Still, the film is poised to be a hit. It’s both a blessing and a curse to Hoover, who’s been facing writer’s block since 2022. Its success is likely to line her coffers even as it exacerbates her paralysis. In that Texas Monthly interview, Hoover revealed that the maelstrom of attention that now surrounds her is the source of her writer’s block. “I’m absolutely in that moment of panic now that I know how many people are going to read it,” she said. “Before, release days were kind of fun because I felt like I was writing for the people that love my books, but now it’s almost like I’m writing for the people who are just waiting to put out that negative video of my books, because it gets views. It’s just the popular thing, to hate, right now, and I wish I didn’t let that get in my head, but I do.”
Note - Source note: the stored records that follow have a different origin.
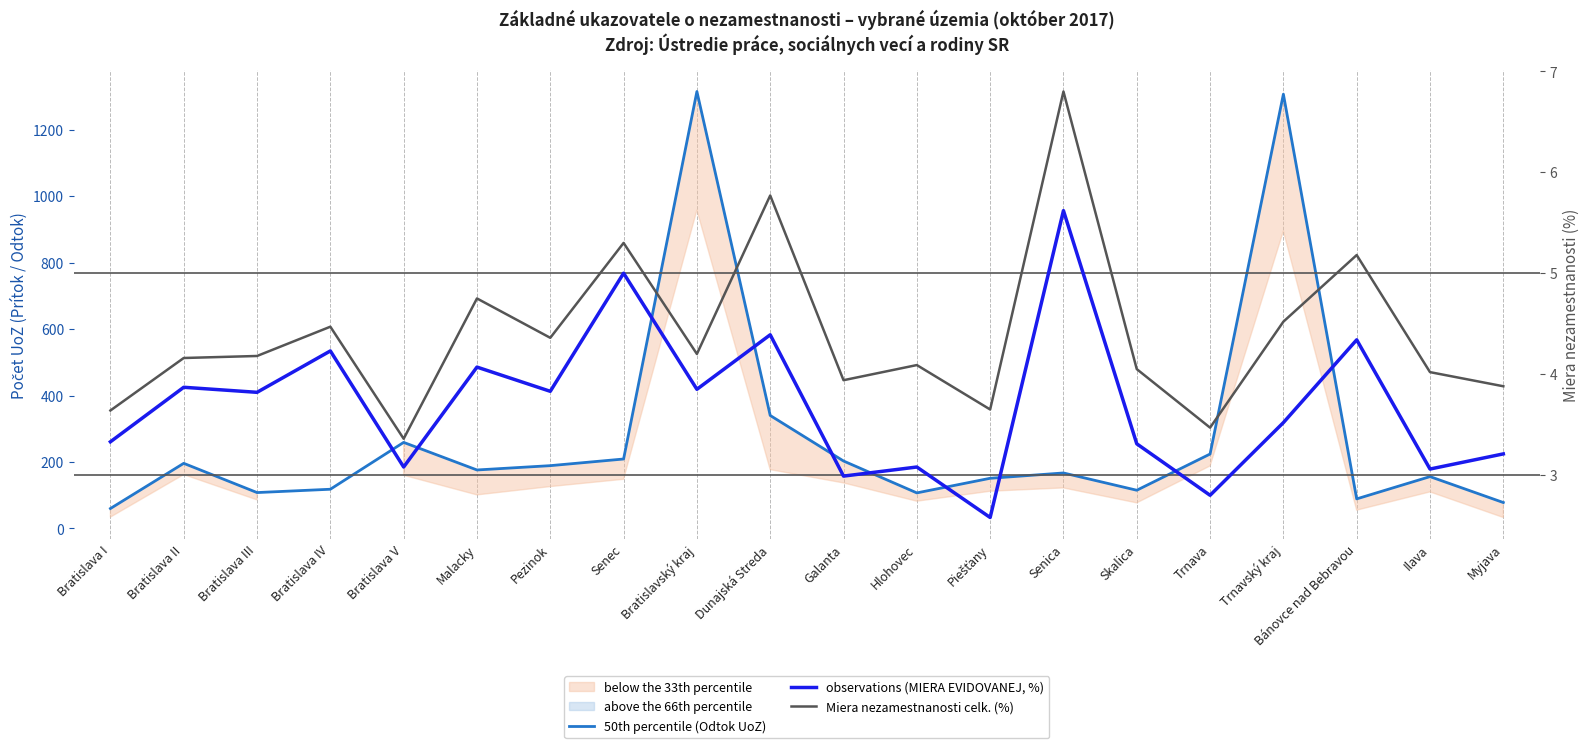

What position from the left is Bratislava I?

1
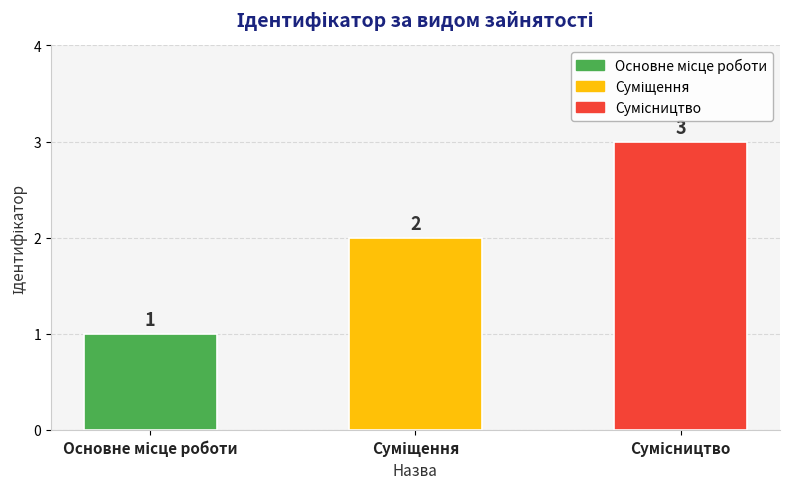

What is the greatest value displayed?

3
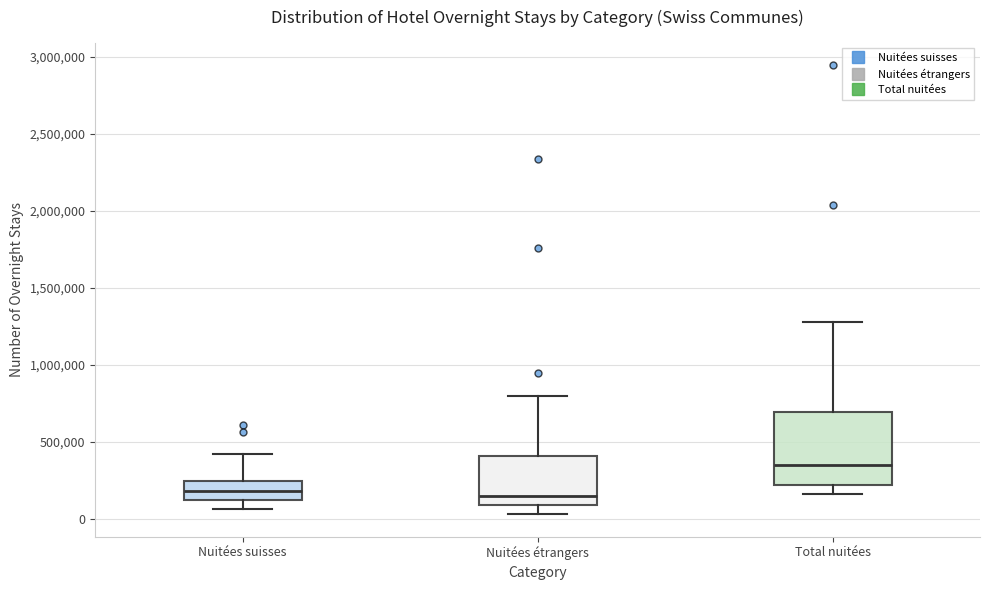

Comparing the boxes themselves (not the whiskers), which one is the tallest?

Total nuitées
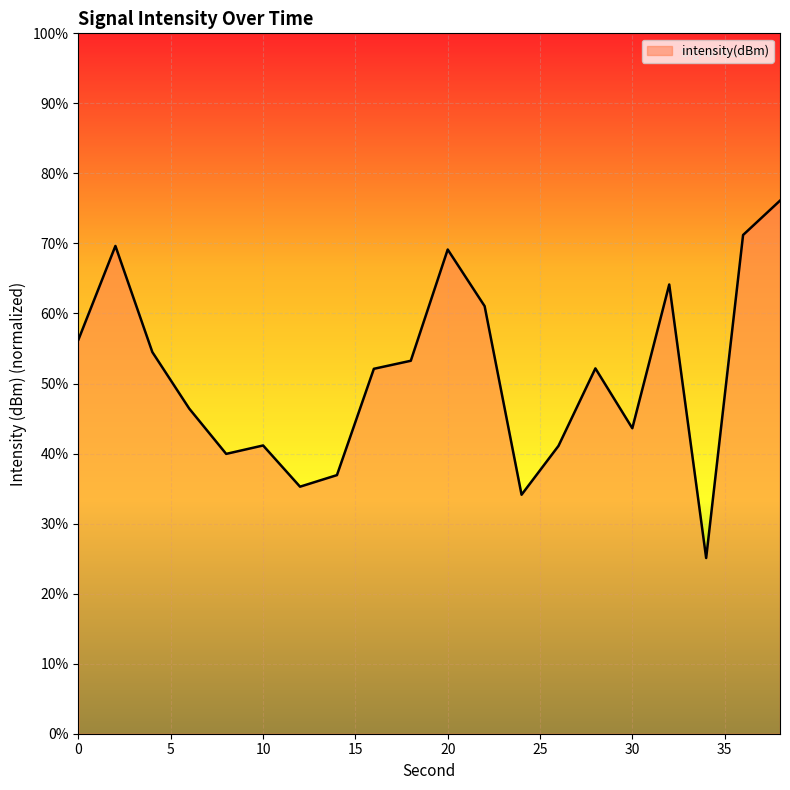

What is the difference between the maximum and minimum values?

51.0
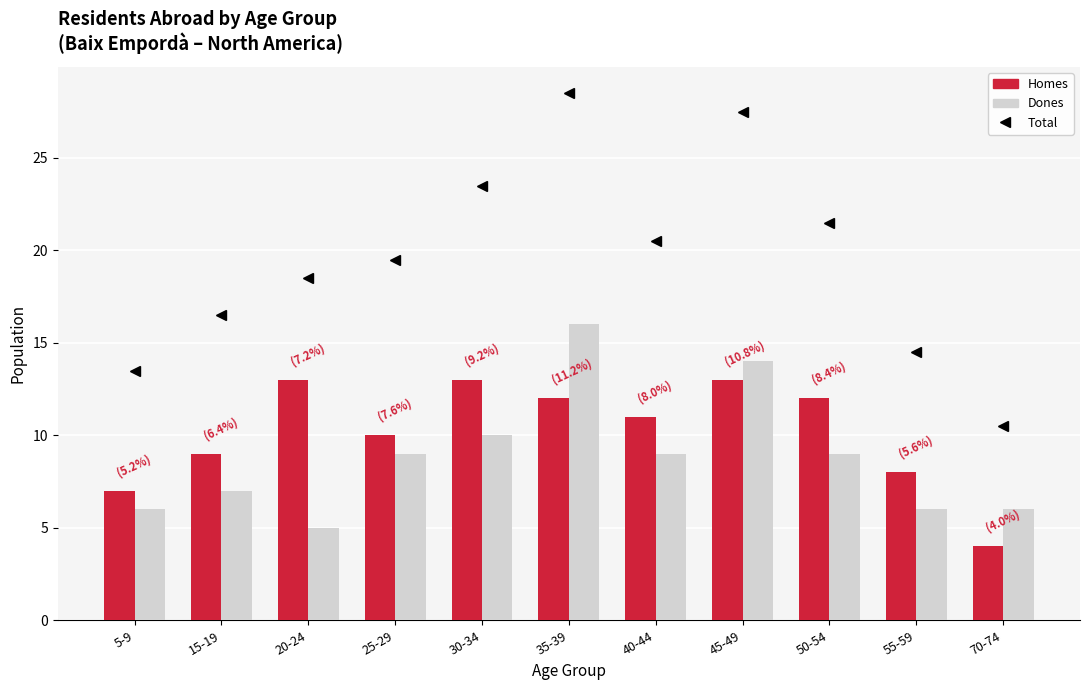

What is the difference between the highest and lowest values at 45-49?

1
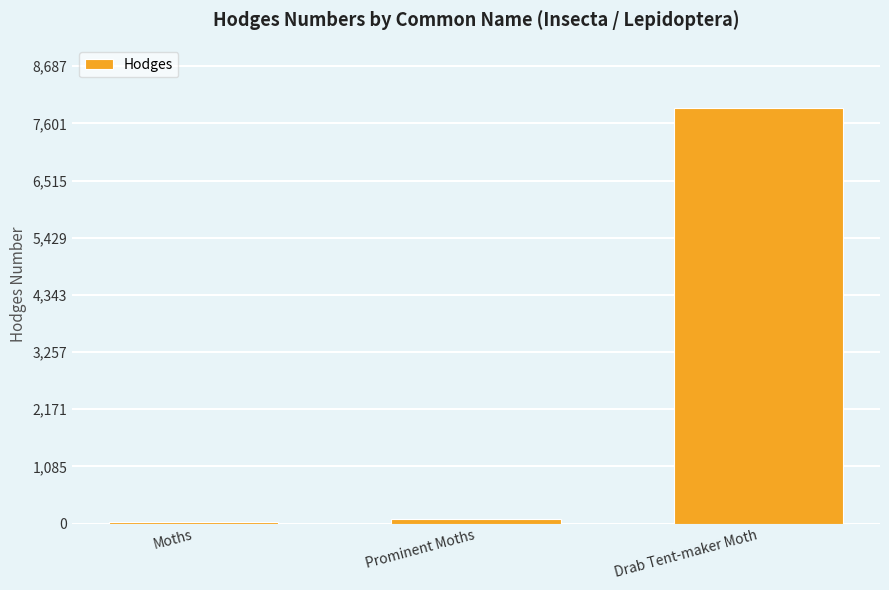

Count the number of data series in this chart.

1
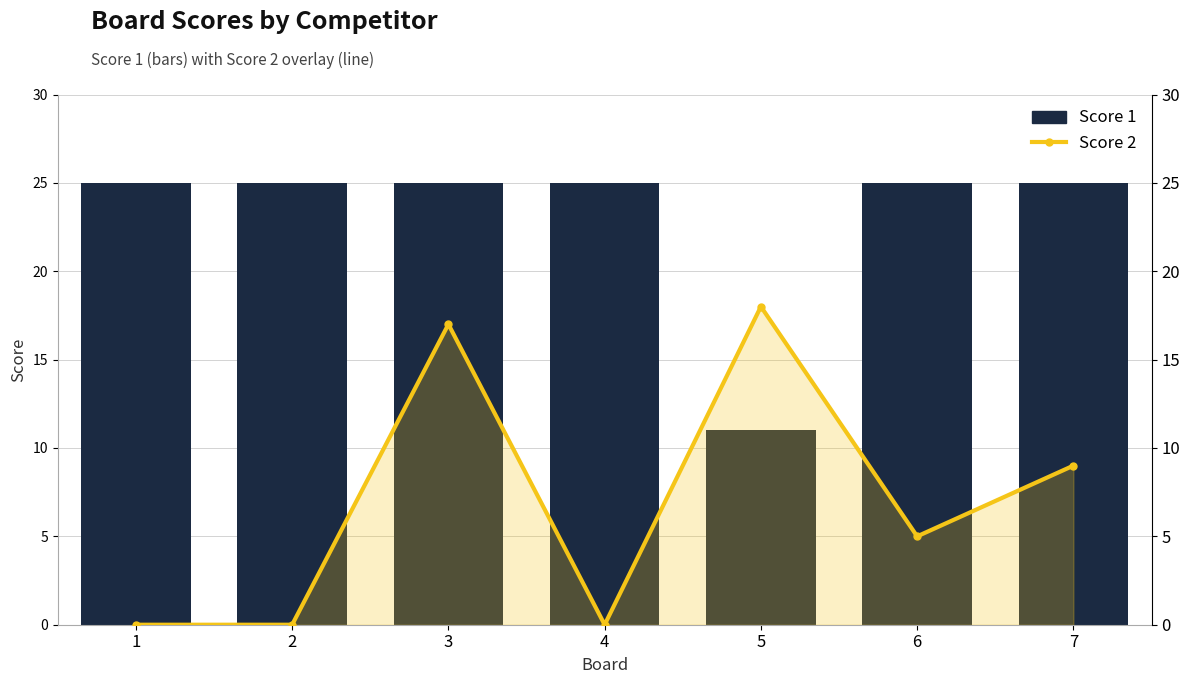

Which series has the largest range (max minus min)?

Score 2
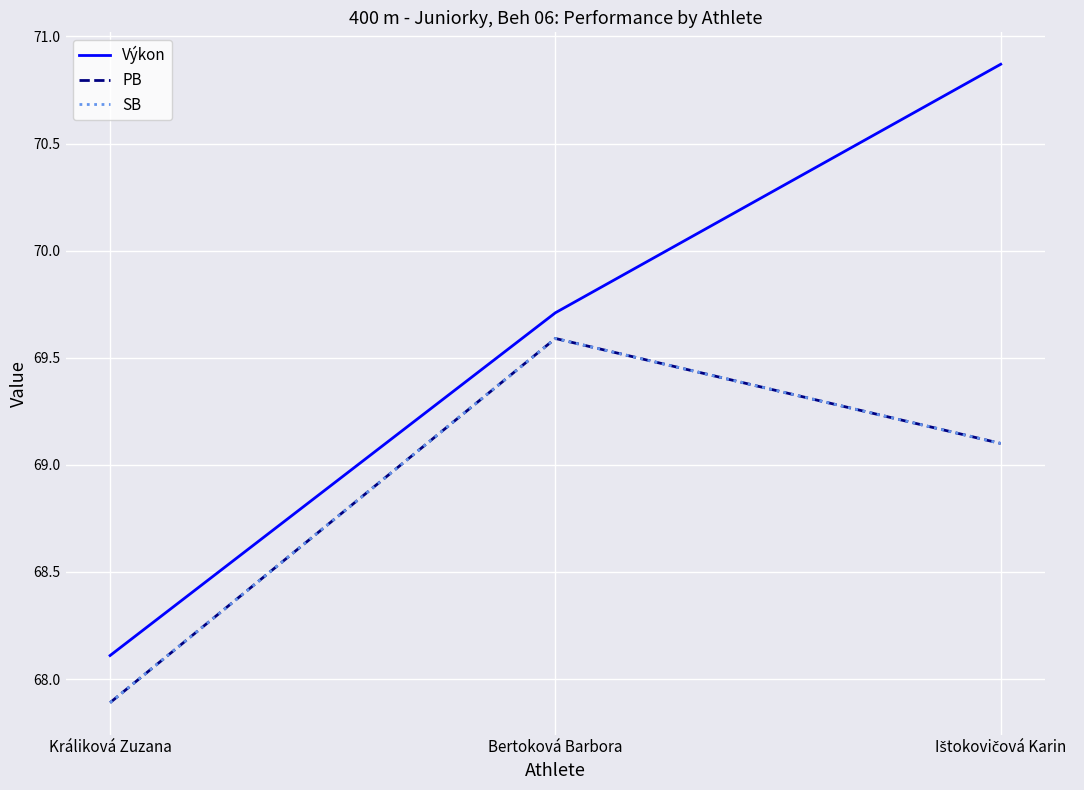

Between Bertoková Barbora and Ištokovičová Karin, which series saw the biggest shift?

Výkon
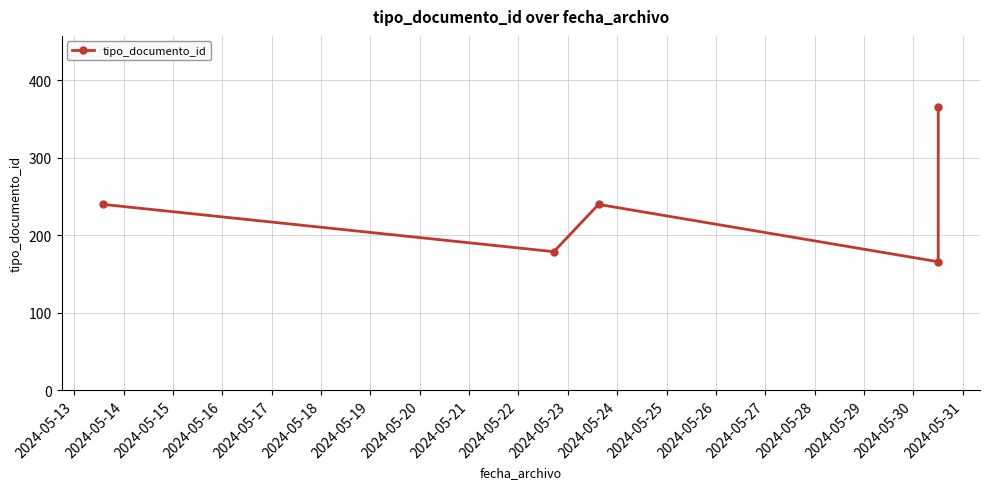

True or false: the data has more than 0 interior local peaks.

True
The film’s release, and the drama surrounding it, will likely only intensify that hatred. My sympathy for Hoover is limited; she’s more than rich enough to pay someone to filter her social media. Still, the backlash against her work seems vastly overblown given the substance of the target. Hoover’s questionable grasp on grammar and style is more than fair game. Her most strident detractors, however, tend to make the mistake of substituting politics for criticism and insist that her (admittedly, at times, quite regressive) sexual mores are harming her hapless readers. Having ingested the Mormon propaganda that is Twilight at a young age, I promise they’ll either be fine or become bloggers. The CoHort, accurately registering the condescension, respond with their demographic makeup and suggest that to insult Colleen Hoover is to hate young women. And now suddenly we’re here, where journalists are being tasked with explaining the sociopolitical implications of a writer who once told the Washington Post, “I find when I’m writing, I tend to go a little too far sometimes with the emotions because then I can feel it. So I write, and if I don’t feel it, I make it sadder or scarier, depending on what I’m writing, until I actually feel something.” Those journalists, not wanting to also be accused of misogyny, tend to over-correct in their assessments of Hoover. A careful read of her many profiles will turn up descriptions like “eclectic” or “a Days of Our Lives writers’-room brainstorm.” Importantly, the words good or compelling or original don’t make an appearance.
Hoover is hardly the first mass-market author whose success vastly outstripped their writerly ability. But refusing to call a mediocre spade a spade does no service to the young women who adore her, not least because what they’re getting out of her work seems to go far beyond the uncomplicated words on the page. Thinly characterized but densely plotted, full of harrowing backstories and trauma bonding, Hoover’s novels provide incredibly fertile ground for a fandom which privileges big feelings over big ideas.
That those feelings are described and discussed in public, by thousands of fellow readers, is the appeal. To love Hoover is to be part of something vast and undeniably powerful. It’s an objective fact that the CoHort has changed publishing as we know it. If only they had picked a better writer as their champion.